Già da qualche giorno mi sono stabilito nel pueblo caribeño di Salgar, Colombia. Un’esperienza di solitudine condivisa con il vento e l’oceano (l’oceano, non il mare: l’oceano), in un paese dove 10 km di distanza dalla città assumono un altro significato.
Ho una casita con due stanze una cucina ed un bagno, ho una terrazza ed un patio sabbioso, non ho vetri alle finestre ma ho ottime infereriate, ho l’amicizia di doña Aurelia che mi regala qualche patacòn al sabato, ho acqua gas luce e casa alla modica cifra di euro 61,78 mensili, ho un’amaca appesa a due palme di fronte a casa, ho un tetto che resiste alla tremenda stagione della pioggia che va iniziando, ho due fornelli, un letto ed un ventilatore, non ho ancora il frigo ma ho internet (contraddizioni del nostro tempo).

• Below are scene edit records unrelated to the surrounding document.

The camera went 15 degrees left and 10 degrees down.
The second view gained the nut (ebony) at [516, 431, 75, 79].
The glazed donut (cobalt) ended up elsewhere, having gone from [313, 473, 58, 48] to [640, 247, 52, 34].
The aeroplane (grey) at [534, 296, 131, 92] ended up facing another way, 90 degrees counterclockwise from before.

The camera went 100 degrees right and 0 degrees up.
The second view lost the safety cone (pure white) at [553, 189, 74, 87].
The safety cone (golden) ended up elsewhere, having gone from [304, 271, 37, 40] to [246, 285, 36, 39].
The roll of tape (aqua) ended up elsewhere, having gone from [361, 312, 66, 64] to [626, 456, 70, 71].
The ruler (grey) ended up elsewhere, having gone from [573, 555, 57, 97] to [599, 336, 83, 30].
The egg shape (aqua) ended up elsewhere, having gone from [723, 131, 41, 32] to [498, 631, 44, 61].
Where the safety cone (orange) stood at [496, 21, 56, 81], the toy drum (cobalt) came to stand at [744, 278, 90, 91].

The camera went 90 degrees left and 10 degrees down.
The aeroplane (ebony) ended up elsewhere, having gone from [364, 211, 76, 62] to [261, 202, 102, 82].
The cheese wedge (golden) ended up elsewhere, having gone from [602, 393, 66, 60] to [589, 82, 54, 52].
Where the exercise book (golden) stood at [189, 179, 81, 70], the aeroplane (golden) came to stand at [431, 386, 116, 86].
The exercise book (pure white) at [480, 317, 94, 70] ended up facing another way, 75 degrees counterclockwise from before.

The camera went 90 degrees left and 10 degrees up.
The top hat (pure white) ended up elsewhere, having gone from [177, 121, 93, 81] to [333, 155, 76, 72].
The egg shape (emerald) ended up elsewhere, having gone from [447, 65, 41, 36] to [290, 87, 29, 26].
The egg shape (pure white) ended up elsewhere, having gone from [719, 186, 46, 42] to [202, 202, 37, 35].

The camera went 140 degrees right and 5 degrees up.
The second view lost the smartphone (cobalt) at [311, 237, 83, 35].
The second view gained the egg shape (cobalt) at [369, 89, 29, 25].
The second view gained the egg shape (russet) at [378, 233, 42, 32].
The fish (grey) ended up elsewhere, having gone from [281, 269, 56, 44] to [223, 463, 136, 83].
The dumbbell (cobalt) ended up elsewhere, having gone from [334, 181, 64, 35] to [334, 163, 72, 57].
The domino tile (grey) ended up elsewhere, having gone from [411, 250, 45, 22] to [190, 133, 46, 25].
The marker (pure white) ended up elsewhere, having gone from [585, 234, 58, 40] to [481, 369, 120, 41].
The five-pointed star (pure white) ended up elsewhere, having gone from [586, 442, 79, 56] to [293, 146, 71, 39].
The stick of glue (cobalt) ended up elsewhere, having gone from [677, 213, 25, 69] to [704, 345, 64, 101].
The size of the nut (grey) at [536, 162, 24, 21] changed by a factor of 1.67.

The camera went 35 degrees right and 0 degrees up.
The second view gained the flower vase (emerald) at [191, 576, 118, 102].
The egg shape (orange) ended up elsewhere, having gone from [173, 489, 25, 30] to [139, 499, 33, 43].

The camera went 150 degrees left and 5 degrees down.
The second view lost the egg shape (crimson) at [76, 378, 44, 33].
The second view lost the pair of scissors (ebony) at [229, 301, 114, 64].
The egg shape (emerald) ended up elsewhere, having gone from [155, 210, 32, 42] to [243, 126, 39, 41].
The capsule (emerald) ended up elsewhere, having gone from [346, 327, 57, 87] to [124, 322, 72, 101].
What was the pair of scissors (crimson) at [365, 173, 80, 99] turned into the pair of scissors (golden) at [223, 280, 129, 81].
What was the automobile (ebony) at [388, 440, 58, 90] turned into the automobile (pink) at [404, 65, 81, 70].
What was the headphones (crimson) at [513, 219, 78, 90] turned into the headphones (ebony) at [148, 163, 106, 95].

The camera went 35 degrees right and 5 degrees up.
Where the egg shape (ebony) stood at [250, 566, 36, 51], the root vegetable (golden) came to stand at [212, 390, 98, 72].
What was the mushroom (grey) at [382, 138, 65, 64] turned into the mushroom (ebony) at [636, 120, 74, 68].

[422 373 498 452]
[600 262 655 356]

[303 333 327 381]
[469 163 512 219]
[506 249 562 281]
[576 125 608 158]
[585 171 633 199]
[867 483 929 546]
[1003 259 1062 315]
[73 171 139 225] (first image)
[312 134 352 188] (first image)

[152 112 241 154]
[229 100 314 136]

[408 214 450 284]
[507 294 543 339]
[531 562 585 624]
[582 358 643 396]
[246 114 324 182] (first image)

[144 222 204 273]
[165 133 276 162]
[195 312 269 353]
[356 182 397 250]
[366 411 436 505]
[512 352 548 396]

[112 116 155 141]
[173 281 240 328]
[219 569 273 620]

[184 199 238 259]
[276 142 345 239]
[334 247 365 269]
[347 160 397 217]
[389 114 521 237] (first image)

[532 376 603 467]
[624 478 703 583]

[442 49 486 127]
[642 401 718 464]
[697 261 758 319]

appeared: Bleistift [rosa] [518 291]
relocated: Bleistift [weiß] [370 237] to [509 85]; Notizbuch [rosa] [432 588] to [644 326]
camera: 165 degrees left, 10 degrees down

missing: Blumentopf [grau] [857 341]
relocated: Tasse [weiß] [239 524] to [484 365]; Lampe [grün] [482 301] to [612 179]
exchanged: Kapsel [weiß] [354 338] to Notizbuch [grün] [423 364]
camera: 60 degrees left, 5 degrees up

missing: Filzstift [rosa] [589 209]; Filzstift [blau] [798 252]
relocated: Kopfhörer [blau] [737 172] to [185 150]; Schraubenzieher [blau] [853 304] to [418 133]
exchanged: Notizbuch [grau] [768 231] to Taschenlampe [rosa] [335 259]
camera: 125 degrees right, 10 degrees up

Nei giorni settimanali insegno italiano all’Universidad del Norte, cercando più che altro di capire per quale assurda ragione undici persone sborsano una cifra considerevole (in Colombia l’educazione è basata sullo stile gringo) per imparare una lingua progressivamente impoverita da chi avrebbe il compito di salvaguardarla, gli italiani stessi. I giorni festivi saranno dedicati alla ricerca di tutto ciò che la globalizzazione (che vorrà dire, poi?) pare dimenticare.
Quando manca la luce e Salgar resiste a luna di candela, vale la pena essere qua.